** Opening Records for the exercise block **
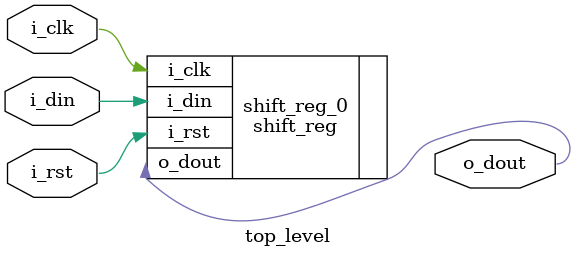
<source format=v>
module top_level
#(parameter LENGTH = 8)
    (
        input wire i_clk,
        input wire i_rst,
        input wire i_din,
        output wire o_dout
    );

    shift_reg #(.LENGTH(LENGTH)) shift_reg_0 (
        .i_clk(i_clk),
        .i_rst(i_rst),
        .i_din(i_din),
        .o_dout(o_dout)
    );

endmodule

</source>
** Closing Records for the exercise block **
** Opening Records for the exercise block **
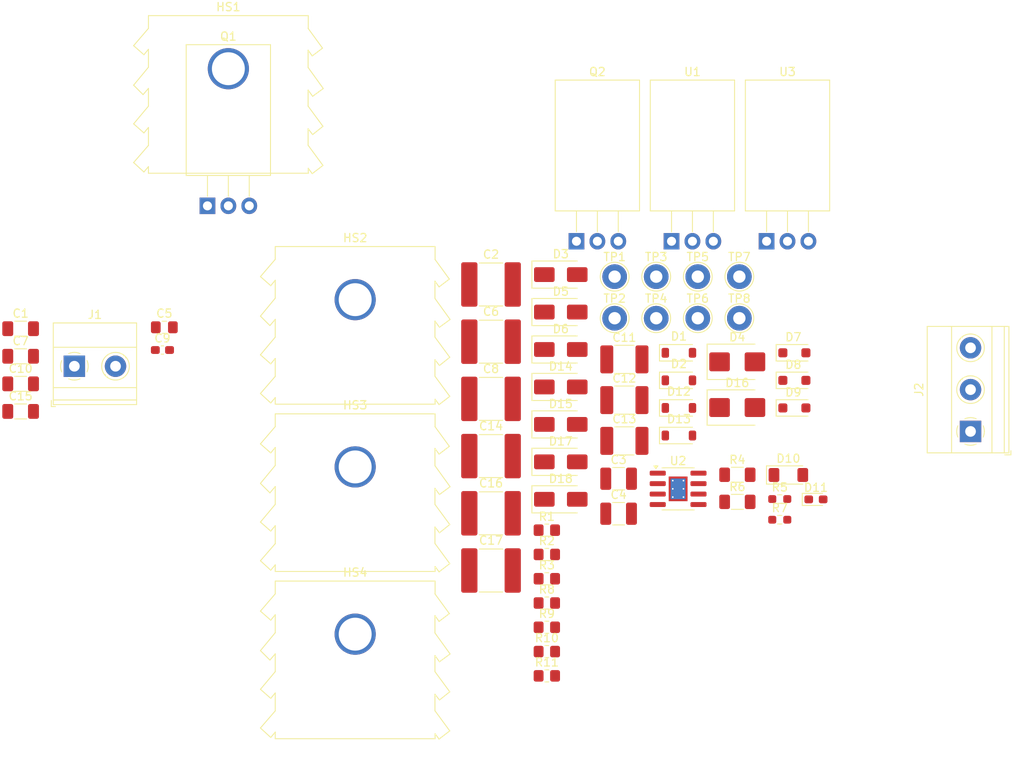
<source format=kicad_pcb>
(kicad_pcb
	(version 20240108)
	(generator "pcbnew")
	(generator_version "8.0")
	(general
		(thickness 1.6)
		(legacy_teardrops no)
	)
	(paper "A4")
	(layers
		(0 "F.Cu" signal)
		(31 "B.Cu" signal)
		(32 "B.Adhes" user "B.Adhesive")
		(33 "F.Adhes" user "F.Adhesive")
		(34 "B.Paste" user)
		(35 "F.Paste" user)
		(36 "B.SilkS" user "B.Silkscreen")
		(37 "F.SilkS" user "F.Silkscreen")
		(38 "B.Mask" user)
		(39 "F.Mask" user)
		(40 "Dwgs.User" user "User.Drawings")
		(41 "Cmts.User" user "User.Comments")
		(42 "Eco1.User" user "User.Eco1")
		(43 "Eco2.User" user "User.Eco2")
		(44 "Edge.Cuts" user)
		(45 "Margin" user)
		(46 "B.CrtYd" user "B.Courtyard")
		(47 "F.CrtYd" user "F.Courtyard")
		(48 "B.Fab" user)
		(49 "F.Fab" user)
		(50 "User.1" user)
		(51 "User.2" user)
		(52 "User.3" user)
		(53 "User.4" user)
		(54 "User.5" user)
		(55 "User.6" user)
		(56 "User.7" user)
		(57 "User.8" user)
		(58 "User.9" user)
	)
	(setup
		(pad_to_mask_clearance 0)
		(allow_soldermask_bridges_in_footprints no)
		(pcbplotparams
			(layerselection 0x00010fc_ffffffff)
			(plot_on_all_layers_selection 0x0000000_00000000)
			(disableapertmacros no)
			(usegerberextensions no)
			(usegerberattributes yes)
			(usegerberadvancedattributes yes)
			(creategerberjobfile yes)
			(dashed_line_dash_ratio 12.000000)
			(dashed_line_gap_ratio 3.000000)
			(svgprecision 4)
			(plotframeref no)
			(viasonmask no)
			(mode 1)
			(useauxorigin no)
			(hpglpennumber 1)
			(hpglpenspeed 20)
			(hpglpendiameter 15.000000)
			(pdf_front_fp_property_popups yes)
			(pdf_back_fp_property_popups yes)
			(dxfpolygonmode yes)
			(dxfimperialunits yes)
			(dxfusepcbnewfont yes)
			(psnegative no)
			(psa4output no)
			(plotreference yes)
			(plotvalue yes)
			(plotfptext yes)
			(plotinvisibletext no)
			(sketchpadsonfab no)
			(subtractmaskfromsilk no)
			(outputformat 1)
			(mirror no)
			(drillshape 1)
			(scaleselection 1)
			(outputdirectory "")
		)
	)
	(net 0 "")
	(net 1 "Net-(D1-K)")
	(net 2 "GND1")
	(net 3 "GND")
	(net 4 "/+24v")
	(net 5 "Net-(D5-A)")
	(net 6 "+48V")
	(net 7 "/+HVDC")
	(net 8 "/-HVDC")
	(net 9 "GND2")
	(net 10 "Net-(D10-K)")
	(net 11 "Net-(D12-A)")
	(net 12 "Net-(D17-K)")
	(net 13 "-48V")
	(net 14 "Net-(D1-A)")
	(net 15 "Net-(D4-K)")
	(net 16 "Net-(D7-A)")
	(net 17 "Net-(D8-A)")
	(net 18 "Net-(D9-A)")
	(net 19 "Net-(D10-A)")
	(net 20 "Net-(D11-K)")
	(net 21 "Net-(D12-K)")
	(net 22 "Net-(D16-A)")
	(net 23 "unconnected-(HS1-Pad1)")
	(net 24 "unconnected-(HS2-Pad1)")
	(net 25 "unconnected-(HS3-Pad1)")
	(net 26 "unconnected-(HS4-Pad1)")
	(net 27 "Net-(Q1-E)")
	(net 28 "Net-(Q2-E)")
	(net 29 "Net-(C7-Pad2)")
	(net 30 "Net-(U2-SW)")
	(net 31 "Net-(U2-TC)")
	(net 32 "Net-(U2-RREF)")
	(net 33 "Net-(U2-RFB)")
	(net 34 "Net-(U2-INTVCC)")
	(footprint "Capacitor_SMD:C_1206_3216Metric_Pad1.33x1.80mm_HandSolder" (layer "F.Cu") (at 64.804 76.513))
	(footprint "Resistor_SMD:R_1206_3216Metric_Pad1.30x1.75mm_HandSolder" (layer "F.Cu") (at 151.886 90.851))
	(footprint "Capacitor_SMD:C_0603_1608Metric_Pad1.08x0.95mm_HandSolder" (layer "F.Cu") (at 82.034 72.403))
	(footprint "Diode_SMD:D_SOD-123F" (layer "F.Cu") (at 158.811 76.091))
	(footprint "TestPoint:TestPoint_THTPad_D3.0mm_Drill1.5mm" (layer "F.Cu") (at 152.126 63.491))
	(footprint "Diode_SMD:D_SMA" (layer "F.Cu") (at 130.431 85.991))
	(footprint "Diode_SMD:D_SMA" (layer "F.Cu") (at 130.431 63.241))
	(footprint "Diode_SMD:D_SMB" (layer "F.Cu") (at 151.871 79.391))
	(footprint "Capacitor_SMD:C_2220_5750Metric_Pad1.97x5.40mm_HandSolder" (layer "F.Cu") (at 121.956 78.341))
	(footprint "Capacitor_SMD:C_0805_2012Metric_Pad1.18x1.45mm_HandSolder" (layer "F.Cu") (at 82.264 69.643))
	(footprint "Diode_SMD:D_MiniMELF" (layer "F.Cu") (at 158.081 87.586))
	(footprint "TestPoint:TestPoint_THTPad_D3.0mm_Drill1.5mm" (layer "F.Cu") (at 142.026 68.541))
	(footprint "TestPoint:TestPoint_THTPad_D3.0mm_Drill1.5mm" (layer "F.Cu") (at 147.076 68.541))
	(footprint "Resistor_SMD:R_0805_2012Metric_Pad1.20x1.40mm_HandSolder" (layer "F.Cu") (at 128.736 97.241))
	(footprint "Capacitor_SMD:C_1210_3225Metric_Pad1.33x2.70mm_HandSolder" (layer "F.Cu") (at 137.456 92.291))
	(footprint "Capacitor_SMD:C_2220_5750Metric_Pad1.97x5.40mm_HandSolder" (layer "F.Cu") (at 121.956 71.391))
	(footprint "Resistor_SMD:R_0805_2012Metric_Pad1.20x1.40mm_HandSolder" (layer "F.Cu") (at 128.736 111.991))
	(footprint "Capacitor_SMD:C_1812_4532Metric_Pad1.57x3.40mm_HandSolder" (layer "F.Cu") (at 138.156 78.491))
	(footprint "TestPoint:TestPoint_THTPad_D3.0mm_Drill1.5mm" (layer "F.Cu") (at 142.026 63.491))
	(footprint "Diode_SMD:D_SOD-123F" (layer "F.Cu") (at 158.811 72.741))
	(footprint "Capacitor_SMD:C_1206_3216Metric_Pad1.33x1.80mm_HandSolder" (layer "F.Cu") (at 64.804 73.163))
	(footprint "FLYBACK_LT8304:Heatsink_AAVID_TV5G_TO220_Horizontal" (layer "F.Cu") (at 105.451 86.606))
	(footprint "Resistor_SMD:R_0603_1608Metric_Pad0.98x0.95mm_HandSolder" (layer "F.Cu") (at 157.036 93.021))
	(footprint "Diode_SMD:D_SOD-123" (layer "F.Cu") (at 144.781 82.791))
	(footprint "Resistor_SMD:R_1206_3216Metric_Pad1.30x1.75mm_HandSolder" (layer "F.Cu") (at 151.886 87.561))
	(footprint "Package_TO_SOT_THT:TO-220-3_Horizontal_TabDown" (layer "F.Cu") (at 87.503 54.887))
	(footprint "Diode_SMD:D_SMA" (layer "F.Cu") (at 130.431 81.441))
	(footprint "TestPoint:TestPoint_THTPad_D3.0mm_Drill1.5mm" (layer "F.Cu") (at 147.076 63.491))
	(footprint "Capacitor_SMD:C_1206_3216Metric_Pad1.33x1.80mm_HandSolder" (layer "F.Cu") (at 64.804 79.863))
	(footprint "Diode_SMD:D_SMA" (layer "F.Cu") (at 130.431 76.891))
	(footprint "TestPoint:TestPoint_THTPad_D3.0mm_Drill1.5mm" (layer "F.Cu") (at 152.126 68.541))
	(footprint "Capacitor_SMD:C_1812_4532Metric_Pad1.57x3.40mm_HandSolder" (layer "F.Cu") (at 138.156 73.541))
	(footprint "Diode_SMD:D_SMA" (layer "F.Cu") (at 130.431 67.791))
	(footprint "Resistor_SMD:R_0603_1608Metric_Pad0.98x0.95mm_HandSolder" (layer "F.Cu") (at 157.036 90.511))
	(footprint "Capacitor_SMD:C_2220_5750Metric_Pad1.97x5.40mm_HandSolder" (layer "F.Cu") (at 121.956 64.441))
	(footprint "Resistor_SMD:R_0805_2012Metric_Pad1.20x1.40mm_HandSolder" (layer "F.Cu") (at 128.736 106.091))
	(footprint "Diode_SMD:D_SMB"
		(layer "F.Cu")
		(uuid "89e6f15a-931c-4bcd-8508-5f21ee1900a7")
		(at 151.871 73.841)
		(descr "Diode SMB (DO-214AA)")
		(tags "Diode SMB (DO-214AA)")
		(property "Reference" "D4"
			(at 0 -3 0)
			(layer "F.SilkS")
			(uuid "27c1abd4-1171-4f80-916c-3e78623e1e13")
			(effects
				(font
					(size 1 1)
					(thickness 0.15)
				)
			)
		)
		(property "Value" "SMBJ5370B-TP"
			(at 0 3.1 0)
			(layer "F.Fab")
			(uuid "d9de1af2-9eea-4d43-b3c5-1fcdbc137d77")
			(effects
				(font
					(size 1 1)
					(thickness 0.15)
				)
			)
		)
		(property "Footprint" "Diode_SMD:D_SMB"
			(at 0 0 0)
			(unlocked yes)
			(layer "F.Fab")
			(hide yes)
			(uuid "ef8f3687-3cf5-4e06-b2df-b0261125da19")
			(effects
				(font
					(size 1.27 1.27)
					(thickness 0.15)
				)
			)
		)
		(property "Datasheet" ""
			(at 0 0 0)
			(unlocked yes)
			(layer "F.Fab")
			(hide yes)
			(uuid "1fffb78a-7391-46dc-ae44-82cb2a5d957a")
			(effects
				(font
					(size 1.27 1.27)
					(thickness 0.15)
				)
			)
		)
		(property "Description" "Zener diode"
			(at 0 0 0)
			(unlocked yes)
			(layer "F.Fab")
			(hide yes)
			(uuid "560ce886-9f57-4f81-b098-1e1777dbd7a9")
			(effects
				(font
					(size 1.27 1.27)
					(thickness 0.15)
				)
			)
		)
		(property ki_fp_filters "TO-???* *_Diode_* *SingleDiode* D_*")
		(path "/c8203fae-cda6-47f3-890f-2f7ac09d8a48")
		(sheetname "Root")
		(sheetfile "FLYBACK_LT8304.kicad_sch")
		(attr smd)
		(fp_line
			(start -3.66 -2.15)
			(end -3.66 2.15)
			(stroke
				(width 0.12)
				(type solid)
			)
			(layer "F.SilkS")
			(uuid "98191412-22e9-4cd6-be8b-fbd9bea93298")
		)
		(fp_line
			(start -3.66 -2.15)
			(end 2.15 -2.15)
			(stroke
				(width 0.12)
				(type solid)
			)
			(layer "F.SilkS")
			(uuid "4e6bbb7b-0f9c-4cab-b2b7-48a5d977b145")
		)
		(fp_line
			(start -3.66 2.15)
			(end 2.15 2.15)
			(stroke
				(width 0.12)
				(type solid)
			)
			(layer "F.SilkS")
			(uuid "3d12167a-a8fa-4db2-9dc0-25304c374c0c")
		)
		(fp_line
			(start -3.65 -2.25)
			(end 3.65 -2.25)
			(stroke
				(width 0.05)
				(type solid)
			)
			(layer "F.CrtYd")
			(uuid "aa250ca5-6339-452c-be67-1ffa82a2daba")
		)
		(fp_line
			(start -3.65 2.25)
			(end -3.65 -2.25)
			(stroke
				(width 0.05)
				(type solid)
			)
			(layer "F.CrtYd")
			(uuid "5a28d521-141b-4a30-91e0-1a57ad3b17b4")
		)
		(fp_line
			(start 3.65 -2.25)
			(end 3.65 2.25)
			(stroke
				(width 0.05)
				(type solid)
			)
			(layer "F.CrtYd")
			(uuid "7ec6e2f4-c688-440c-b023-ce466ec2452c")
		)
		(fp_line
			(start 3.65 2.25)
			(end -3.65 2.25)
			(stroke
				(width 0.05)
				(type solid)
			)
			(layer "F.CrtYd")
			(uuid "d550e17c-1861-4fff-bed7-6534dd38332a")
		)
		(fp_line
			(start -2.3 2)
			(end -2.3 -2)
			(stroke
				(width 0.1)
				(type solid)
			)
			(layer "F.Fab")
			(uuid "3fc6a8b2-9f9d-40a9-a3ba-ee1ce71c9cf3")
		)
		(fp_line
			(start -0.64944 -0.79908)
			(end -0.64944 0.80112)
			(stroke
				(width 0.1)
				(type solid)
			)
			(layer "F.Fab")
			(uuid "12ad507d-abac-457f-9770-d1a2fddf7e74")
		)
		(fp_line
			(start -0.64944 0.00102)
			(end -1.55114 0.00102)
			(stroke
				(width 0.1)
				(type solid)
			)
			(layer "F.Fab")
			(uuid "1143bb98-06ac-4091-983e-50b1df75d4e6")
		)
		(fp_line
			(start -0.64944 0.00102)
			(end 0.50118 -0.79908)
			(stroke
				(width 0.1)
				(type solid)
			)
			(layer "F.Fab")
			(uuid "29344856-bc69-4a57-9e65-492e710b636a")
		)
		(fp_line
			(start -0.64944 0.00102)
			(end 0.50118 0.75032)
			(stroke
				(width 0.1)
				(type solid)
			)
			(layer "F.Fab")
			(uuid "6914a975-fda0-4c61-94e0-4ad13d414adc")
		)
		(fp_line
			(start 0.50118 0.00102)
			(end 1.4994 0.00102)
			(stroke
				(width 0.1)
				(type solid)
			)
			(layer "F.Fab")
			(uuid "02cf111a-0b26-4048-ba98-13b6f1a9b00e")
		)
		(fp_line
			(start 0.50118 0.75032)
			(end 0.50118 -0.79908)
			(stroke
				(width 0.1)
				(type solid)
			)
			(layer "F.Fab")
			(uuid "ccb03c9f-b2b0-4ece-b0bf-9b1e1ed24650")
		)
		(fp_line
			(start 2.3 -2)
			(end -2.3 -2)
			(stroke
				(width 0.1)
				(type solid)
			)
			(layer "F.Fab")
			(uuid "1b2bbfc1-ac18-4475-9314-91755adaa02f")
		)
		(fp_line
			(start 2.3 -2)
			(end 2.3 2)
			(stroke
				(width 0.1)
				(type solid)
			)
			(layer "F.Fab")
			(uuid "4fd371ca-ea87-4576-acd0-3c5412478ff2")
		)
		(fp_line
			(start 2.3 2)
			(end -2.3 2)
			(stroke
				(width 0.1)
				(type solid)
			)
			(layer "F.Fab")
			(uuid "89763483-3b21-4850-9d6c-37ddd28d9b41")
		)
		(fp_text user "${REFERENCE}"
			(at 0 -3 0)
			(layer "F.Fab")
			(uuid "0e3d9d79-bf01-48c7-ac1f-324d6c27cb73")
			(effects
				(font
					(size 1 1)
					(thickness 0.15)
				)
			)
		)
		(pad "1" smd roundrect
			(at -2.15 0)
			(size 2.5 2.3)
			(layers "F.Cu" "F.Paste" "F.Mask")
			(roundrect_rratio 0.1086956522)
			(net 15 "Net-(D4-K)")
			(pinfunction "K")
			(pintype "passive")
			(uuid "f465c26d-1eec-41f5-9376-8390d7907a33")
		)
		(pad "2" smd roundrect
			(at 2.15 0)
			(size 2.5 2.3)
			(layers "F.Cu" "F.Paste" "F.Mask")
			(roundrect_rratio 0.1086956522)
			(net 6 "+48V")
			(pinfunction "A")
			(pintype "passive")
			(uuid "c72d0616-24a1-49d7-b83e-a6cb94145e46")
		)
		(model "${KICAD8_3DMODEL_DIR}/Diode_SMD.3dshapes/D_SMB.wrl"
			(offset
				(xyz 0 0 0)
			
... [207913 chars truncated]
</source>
** Closing Records for the exercise block **
Written task: Only lines that contain the string "Adhesive" count; pick each one out of the records and copy it.

Solution:
		(32 "B.Adhes" user "B.Adhesive")
		(33 "F.Adhes" user "F.Adhesive")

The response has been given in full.